More than half (51%) of employees say they have flexible working arrangements in their current role, and this number looks set to grow. In the last six months, more than a third of organisations (37%) have seen an increase in requests for flexible working. 

The report considers how organisations should address potential challenges and risks to ensure they make a success of flexible and hybrid working in the future. The research suggests that, to be successful when implementing flexible and hybrid working practices, employers should:

  • Allow workers to request flexible working from day one of employment;
  • Raise awareness of different forms of flexible working;
  • Consult with employees when designing flexible or hybrid working practices;
  • Assess risks based on equality and inclusion;
  • Provide support and training for managers;
  • Focus on outcomes, rather than being ‘present’ in the office;
  • Invest in appropriate technology;
  • Maintain a strong focus on employee health and wellbeing; and
  • Implement plans to avoid overworking and burnout.

Flexible working
There has been an increase in employers supporting and already providing a day one right to request flexible working (FW). Currently, employees can apply for flexible working if they’ve worked continuously for the same employer for the last 26 weeks. However, in response to changing working patterns due to the COVID-19 pandemic, there have been calls to make the right to request flexible working a day-one right.
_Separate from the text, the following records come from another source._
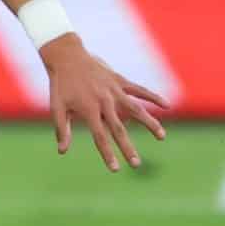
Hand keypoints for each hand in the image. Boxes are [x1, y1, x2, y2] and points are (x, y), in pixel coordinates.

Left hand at [43, 38, 167, 171]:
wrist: (66, 56)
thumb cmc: (60, 85)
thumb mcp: (57, 107)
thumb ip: (62, 129)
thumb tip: (62, 152)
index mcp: (88, 110)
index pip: (100, 137)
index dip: (108, 154)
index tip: (116, 169)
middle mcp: (103, 101)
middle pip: (119, 128)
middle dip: (128, 147)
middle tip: (136, 164)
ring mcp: (114, 90)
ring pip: (136, 109)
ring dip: (149, 123)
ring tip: (162, 136)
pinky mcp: (119, 80)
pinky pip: (139, 90)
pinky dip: (153, 97)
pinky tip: (167, 105)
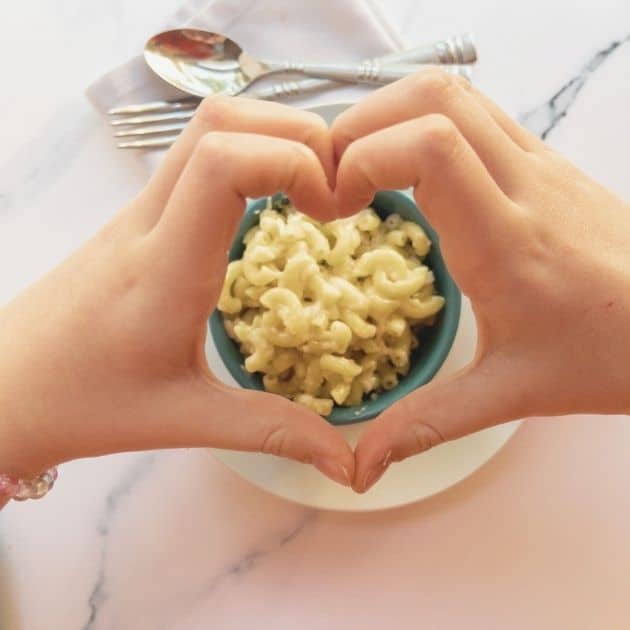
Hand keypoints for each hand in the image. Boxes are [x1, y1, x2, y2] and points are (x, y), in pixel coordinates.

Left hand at [0, 97, 353, 486]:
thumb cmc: (84, 404)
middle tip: (337, 189)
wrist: (4, 389)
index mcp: (164, 268)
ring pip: (206, 128)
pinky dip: (248, 154)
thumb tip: (346, 460)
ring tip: (315, 189)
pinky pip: (196, 156)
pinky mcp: (137, 216)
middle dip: (296, 134)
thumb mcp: (185, 419)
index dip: (293, 160)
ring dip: (272, 137)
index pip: (224, 162)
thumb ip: (272, 433)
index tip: (332, 208)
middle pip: (221, 121)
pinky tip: (271, 202)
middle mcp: (148, 221)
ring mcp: (138, 211)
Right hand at [331, 69, 629, 491]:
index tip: (332, 203)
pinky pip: (474, 110)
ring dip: (390, 113)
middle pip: (432, 97)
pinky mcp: (544, 159)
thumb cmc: (606, 355)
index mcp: (506, 241)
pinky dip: (422, 119)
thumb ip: (423, 425)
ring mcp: (538, 162)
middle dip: (360, 125)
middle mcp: (524, 184)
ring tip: (358, 167)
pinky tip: (407, 168)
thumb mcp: (506, 395)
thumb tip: (359, 466)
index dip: (362, 157)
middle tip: (331, 180)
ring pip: (454, 90)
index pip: (429, 146)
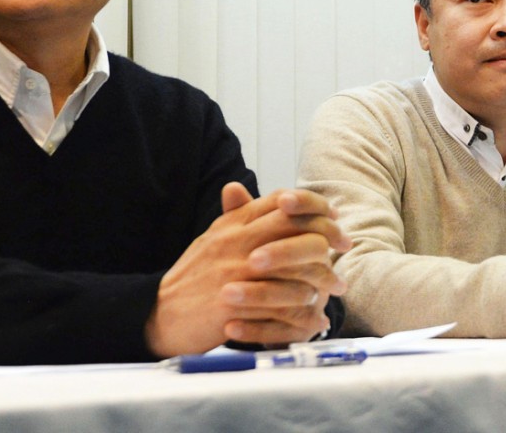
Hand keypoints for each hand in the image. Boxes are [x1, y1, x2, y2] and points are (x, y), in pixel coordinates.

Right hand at [145, 183, 352, 356]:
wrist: (159, 314)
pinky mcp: (235, 304)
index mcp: (233, 224)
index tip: (334, 215)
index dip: (313, 204)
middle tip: (346, 244)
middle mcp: (237, 242)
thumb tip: (257, 190)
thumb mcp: (214, 237)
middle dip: (328, 233)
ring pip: (296, 264)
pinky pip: (282, 305)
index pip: (282, 201)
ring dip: (323, 275)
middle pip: (295, 225)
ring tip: (337, 285)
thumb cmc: (194, 276)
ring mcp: (236, 272)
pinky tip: (317, 316)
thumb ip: (237, 214)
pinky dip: (304, 312)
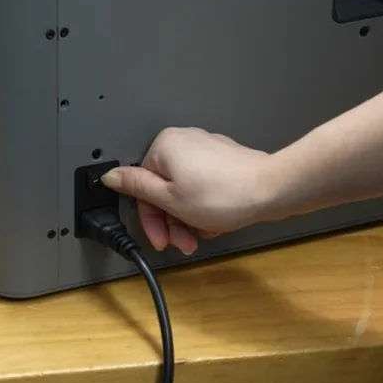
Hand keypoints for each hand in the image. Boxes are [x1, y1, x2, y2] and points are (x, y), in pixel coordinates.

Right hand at [101, 127, 276, 254]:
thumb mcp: (170, 199)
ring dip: (188, 218)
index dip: (149, 218)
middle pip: (164, 189)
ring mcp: (206, 150)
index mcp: (164, 145)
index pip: (142, 186)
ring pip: (184, 191)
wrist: (271, 190)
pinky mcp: (225, 161)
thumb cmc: (224, 194)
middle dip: (172, 221)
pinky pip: (203, 188)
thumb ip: (136, 187)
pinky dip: (205, 207)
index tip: (159, 238)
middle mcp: (184, 141)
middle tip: (181, 241)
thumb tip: (110, 177)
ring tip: (201, 234)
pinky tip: (215, 222)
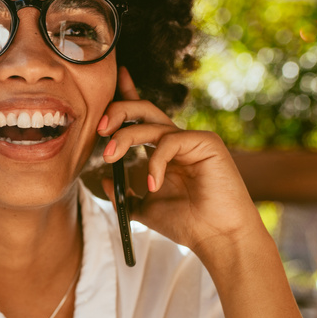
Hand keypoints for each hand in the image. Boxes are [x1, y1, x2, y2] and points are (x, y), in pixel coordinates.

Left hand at [98, 67, 265, 259]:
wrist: (216, 238)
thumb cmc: (187, 224)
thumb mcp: (144, 208)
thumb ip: (124, 194)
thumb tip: (103, 181)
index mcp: (165, 151)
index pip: (142, 117)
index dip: (127, 96)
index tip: (114, 79)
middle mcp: (178, 141)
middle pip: (144, 110)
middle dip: (118, 111)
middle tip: (100, 130)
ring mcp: (193, 140)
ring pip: (152, 124)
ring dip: (125, 137)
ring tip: (112, 157)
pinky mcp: (207, 143)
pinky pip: (170, 142)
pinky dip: (155, 163)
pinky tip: (153, 185)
More than a third (37%) have seen an increase in requests for FW in the last six months, and over half of organisations (56%) believe that it is important to provide flexible working as an option when advertising jobs. They see this as a key way of attracting staff and addressing skill or labour shortages. More than two-fifths of organisations (42%) say they will be more likely to grant requests for flexible working, besides working from home, compared with before the pandemic (March 2020).

Hybrid working
A fifth of workforces expect to work from home all the time, and two-fifths to regularly work from home. Since the start of the pandemic, 46% of employees have worked from home all or most of the time, while 37% have not worked from home at all. On average, organisations expect around a fifth (21%) of their workforce to work from home all the time once the crisis is over, and 40% of their workforce to work from home on a regular basis. A substantial 48% of organisations say they are concerned about inclusion risks if employees move to hybrid or homeworking, while a similar proportion (46%) are not concerned. Almost a quarter (24%) of employees who are able to work from home/in a hybrid way are concerned about being treated less favourably if they work in this way compared with colleagues always in the workplace.

Technology and training
Organisations are looking to implement a range of measures to support hybrid or homeworking in the near future. Most popular amongst those seeking to put in place additional measures are a greater investment in the quality of technology (54%), to change organisational policy to promote more remote working (53%), to provide more online guidance for line managers in managing and supporting homeworking (52%) and make a greater investment in the quantity of technology (such as more laptops) (51%). Other popular choices include more line manager training in managing and supporting homeworkers (47%), identifying where any inclusion risks may arise if employees move to hybrid working and how these can be mitigated (47%), and agreeing a minimum number of working from home days a week with employees (45%).

Health issues
Some of the top issues faced as a result of the shift to increased home or hybrid working include:

  • Increased stress or mental health problems through people working remotely (44%);
  • Difficulty in working as expected for employees who lack space or privacy when working from home (43%); and
  • Employee conflict due to the challenges of communication and team relationships while remote/homeworking (34%).